Hail to the SA consumer

December 8th, 2017 by Brian Kantor

The South African economy cannot be said to be performing to its potential. But in one important sense it is performing well – for consumers. Those with income or borrowing capacity will not find the economy wanting when they come to exercise their spending choices over the holiday season.

The shops will be well stocked and able to meet their every demands and desires, be it for essentials or luxuries supplied from all parts of the world. They will not lack for bread or toilet paper or for wine, beer or spirits. Or lack for wonderful world class entertainment at the theatres and movie houses. The book shops will be well stocked for those who still regard reading as entertaining and valuable. Excellent restaurants of all ethnic persuasions will be open to them, but may require an advance booking, given the competition from foreign tourists, who are showing their increased appetite for what we enjoy at the prices we pay.

This is as it should be. Successful economies gained their cornucopias by putting the demands of consumers in first place. That is preventing producers, farmers or factory owners or avaricious rulers or ecclesiastical orders or soldiers to decide what is to be produced. And when consumers largely rule the economy and producers are required to respond to them, economies flourish. Doing it the other way round – for the state to put the interest of producers, including those employed by them – whose own well-being is always threatened by competition – is a recipe for economic failure and for stagnation and corruption and the waste of the opportunity to consume more.
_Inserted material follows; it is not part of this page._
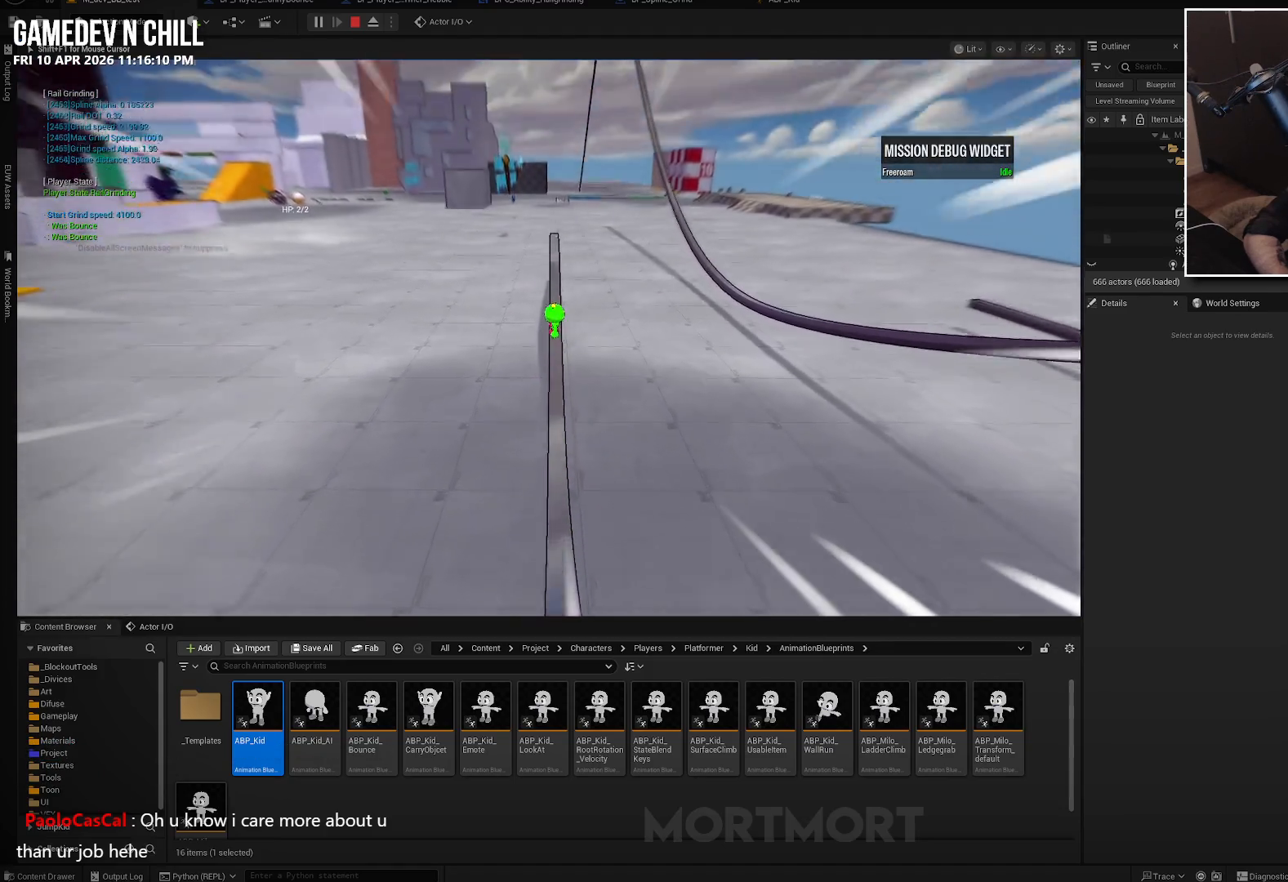
{"buttons": ["A"], "left_stick": "up", "right_stick": "center", "events": [[117, "A", "down"]]}
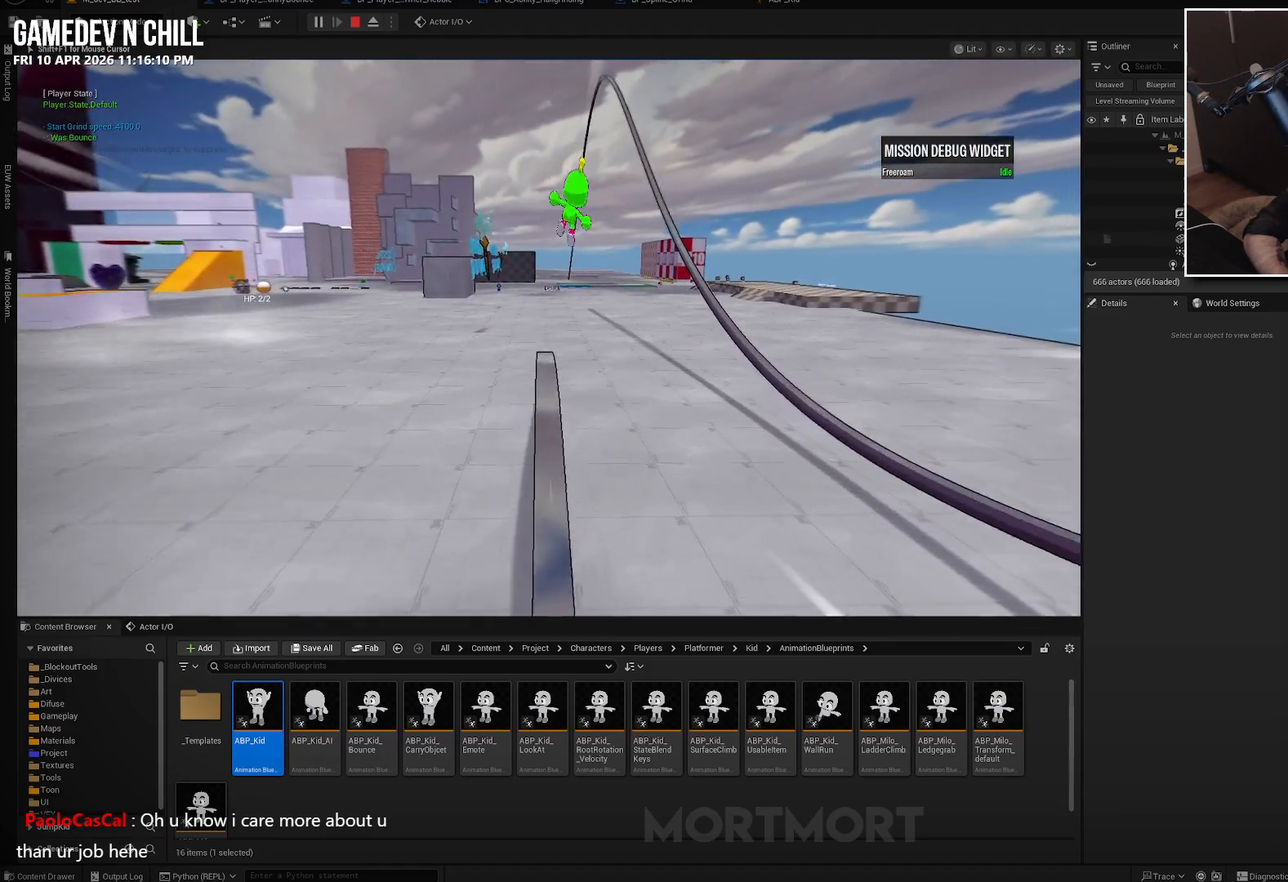
{"buttons": [], "left_stick": "up-left", "right_stick": "center", "events": [[167, "left_stick", "up-left"], [217, "A", "up"]]}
A consumer-led economy need ask very little of the state. The State and its officials will not be called upon to design industrial policy or determine development plans, policies that require foresight that is simply not available to even the best informed and least self-interested official. What the effective State has to provide is the protection of contracts freely entered into and the capital of those who have saved and puts their capital and skills to work, hoping to satisfy their customers and be rewarded for doing so.

The state should also ensure that the success or failure of businesses, large and small, is determined by their sales to customers and the costs of doing so. Not where financial success is dependent on an ability to negotiate a morass of regulation and relations with powerful officials. This system inevitably advantages bigger business over their smaller rivals.

A consumer-led economy is a continuous process or trial and error, of firms learning and adapting to unpredictable circumstances. The winners and losers for the consumers’ spending power emerge – they are not chosen by planners. South Africa incidentally, since 1994, has spent hundreds of billions of rands – perhaps over 400 billion rands of them – in subsidising industries of one kind or another with taxpayers’ money or tax concessions, money that could have been put to much better effect by consumers, especially poor ones.

The South African government alas appears only too willing to continue to put producers and officials first. For example competition policy is directed to serve industrial and labour policy rather than protect consumers.

More important for economic development, given that education and training precedes the ability to produce, earn and consume more, it is tragically the educators, the producers, who are first in line when the huge government budgets for such purposes are allocated. Were the taxpayer to pay the fees to enable all those desperately seeking education and training to attend private schools, universities and training establishments, of their own choosing, the valuable customer would come first. And the outcomes in the form of additional employment and incomes would be far superior.